Consigna: Reescribe, por favor, como tabla Markdown las líneas de los ítems desde la primera hasta la que contiene "Herring Bank, offering", ambas incluidas, sin las líneas en blanco. Usa la columna n para el número de fila y la columna Línea para el texto de cada una.

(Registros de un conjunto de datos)
⁂
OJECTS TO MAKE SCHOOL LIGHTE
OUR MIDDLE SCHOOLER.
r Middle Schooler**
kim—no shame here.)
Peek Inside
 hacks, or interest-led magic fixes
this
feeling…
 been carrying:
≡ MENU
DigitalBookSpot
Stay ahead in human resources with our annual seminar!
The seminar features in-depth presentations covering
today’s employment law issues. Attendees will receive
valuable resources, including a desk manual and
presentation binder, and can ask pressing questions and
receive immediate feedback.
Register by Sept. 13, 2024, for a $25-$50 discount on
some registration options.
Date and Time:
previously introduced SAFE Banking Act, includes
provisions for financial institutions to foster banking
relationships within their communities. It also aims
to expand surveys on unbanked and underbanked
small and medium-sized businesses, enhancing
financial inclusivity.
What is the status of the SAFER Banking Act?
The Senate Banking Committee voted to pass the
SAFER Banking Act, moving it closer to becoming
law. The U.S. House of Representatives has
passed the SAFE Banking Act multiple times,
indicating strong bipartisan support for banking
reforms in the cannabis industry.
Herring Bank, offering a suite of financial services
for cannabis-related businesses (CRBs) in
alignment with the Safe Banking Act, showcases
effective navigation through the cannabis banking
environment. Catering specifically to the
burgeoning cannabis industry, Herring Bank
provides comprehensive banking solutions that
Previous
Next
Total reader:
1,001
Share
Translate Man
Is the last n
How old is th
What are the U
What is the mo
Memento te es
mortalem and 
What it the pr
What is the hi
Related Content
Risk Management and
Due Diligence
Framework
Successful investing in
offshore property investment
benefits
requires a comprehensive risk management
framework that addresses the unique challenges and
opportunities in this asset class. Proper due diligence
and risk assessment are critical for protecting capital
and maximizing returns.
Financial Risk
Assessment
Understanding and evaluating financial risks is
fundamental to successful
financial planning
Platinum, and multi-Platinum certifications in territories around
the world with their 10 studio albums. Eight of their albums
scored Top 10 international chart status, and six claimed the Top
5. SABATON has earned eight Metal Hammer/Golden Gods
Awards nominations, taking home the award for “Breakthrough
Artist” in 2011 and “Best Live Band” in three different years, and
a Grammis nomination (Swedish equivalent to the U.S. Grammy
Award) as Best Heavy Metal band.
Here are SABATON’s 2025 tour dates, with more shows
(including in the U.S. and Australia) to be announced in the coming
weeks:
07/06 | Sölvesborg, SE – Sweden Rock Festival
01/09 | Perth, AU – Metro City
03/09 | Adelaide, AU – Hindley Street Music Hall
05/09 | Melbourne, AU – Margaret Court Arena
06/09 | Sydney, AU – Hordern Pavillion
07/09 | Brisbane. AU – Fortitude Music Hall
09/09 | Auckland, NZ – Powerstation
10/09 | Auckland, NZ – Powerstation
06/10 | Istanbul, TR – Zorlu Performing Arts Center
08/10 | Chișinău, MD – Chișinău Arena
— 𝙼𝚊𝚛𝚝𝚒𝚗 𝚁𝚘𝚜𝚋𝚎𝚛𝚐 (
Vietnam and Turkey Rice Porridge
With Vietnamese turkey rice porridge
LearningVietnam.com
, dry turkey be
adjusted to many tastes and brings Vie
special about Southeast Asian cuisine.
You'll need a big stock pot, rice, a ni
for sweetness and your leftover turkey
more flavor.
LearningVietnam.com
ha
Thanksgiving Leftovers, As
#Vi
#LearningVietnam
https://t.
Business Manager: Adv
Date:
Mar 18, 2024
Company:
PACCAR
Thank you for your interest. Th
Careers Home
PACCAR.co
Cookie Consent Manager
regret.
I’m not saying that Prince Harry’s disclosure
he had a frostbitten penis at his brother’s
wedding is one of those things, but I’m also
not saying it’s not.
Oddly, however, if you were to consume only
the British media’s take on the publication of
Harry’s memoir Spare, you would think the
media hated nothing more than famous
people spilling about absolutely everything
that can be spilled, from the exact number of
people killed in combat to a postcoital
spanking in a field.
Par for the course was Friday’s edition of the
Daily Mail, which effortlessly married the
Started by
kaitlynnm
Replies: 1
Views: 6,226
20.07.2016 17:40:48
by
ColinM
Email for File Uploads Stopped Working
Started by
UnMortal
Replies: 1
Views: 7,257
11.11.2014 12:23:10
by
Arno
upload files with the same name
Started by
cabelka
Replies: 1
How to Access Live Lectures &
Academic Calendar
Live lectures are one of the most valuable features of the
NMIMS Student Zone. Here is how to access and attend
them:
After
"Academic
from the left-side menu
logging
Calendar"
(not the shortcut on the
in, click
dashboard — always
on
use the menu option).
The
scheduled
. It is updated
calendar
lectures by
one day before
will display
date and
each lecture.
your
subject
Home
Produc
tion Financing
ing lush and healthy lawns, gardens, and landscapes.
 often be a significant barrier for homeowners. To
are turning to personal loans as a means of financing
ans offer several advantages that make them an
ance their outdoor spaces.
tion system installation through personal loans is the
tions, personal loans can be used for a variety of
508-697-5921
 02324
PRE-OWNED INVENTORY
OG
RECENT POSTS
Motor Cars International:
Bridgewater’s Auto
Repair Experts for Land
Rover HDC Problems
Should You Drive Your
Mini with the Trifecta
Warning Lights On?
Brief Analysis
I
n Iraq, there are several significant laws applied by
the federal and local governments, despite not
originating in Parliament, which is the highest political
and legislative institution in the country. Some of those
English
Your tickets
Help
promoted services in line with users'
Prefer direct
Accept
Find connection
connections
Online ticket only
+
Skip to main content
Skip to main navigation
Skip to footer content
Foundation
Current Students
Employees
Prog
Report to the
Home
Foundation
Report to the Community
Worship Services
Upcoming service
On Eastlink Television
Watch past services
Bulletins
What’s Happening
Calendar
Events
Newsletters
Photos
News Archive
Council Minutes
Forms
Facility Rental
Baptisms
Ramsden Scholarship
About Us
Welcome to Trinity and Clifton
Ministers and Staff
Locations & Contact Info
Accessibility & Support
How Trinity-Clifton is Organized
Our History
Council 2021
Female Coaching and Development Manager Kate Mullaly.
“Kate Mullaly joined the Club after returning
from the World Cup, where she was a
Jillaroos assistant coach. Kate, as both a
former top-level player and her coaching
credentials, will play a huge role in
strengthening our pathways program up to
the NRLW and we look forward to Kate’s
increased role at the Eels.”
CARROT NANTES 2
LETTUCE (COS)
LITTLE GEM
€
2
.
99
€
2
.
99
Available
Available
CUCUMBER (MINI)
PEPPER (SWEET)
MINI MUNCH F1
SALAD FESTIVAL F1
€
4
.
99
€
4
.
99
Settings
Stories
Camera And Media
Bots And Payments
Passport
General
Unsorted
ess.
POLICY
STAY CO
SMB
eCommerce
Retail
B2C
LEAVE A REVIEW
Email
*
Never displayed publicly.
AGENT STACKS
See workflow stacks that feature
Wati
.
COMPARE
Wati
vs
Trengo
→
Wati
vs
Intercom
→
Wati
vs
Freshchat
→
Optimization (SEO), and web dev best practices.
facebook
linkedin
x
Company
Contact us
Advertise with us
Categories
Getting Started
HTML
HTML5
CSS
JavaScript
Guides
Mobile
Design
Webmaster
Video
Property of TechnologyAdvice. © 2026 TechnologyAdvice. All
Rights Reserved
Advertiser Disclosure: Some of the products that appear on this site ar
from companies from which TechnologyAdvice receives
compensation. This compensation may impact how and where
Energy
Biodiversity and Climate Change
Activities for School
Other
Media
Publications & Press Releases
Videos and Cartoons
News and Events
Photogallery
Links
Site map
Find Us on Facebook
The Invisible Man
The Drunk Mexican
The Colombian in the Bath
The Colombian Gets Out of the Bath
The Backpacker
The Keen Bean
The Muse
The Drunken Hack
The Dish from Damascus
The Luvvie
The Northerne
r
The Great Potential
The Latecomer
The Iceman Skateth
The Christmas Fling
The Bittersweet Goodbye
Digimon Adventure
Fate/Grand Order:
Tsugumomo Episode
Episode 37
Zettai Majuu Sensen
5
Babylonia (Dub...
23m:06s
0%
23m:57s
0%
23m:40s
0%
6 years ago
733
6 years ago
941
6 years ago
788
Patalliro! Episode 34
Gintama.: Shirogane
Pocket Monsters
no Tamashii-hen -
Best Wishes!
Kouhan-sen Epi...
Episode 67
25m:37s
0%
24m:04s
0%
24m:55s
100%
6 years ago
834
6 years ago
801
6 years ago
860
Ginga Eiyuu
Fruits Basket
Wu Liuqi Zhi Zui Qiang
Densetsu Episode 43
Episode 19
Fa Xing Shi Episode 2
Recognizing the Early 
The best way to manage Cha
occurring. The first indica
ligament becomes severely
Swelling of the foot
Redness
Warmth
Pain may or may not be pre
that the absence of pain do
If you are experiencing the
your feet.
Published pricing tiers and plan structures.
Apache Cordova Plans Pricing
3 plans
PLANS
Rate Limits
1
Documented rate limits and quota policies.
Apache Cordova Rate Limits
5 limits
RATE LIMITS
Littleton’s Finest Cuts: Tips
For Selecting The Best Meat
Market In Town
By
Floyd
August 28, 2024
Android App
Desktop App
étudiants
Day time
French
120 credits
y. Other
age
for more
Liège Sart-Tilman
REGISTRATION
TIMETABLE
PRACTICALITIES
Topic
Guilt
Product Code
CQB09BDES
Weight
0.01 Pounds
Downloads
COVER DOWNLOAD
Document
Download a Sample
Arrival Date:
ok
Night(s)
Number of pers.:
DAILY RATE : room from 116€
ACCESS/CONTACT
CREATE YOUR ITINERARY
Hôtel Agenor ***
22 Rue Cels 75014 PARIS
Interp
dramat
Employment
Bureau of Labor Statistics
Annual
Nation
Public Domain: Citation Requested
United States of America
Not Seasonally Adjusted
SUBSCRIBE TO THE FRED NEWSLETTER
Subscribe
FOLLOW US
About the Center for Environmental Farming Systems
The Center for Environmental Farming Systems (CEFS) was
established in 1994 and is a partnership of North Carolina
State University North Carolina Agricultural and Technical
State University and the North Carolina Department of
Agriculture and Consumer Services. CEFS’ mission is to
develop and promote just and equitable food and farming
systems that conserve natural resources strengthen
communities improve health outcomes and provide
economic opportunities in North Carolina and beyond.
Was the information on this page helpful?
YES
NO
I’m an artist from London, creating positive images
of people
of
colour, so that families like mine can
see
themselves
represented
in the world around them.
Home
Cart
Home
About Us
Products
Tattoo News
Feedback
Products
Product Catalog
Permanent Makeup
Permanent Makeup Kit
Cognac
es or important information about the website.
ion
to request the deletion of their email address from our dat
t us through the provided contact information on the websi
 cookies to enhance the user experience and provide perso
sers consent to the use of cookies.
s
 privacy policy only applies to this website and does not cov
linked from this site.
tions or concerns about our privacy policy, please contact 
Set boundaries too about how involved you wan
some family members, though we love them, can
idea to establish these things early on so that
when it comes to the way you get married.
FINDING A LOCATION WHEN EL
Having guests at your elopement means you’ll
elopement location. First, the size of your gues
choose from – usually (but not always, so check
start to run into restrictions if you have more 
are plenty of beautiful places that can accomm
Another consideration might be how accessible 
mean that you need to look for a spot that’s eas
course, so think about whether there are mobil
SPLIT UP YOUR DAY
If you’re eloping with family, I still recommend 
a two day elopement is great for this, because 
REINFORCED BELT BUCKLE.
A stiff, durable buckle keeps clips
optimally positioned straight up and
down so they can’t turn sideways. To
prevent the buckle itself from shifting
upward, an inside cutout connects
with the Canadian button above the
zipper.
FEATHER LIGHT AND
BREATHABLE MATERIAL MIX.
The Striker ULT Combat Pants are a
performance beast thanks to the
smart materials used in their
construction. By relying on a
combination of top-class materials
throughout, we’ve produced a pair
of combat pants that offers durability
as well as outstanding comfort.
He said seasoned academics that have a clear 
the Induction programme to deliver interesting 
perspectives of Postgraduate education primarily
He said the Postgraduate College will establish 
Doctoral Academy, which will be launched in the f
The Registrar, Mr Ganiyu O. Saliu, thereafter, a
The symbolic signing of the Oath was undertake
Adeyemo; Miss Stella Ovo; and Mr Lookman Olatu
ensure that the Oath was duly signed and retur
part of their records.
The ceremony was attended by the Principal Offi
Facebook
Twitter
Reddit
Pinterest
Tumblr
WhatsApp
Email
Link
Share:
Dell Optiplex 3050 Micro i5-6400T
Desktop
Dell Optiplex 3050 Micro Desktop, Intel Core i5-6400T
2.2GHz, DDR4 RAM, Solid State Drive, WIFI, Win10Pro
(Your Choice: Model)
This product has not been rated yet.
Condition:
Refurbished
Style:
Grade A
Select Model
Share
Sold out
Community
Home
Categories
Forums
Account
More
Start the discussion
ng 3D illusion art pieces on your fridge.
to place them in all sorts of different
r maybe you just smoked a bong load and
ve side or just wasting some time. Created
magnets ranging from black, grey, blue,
⁂
Respuesta al ejercicio:
| n | Línea |
|---|---|
| 1 | OJECTS TO MAKE SCHOOL LIGHTE |
| 2 | OUR MIDDLE SCHOOLER. |
| 3 | r Middle Schooler** |
| 4 | kim—no shame here.) |
| 5 | Peek Inside |
| 6 |  hacks, or interest-led magic fixes |
| 7 | this |
| 8 | feeling… |
| 9 |  been carrying: |
| 10 | ≡ MENU |
| 11 | DigitalBookSpot |
| 12 | Stay ahead in human resources with our annual seminar! |
| 13 | The seminar features in-depth presentations covering |
| 14 | today’s employment law issues. Attendees will receive |
| 15 | valuable resources, including a desk manual and |
| 16 | presentation binder, and can ask pressing questions and |
| 17 | receive immediate feedback. |
| 18 | Register by Sept. 13, 2024, for a $25-$50 discount on |
| 19 | some registration options. |
| 20 | Date and Time: |
| 21 | previously introduced SAFE Banking Act, includes |
| 22 | provisions for financial institutions to foster banking |
| 23 | relationships within their communities. It also aims |
| 24 | to expand surveys on unbanked and underbanked |
| 25 | small and medium-sized businesses, enhancing |
| 26 | financial inclusivity. |
| 27 | What is the status of the SAFER Banking Act? |
| 28 | The Senate Banking Committee voted to pass the |
| 29 | SAFER Banking Act, moving it closer to becoming |
| 30 | law. The U.S. House of Representatives has |
| 31 | passed the SAFE Banking Act multiple times, |
| 32 | indicating strong bipartisan support for banking |
| 33 | reforms in the cannabis industry. |
| 34 | Herring Bank, offering a suite of financial services |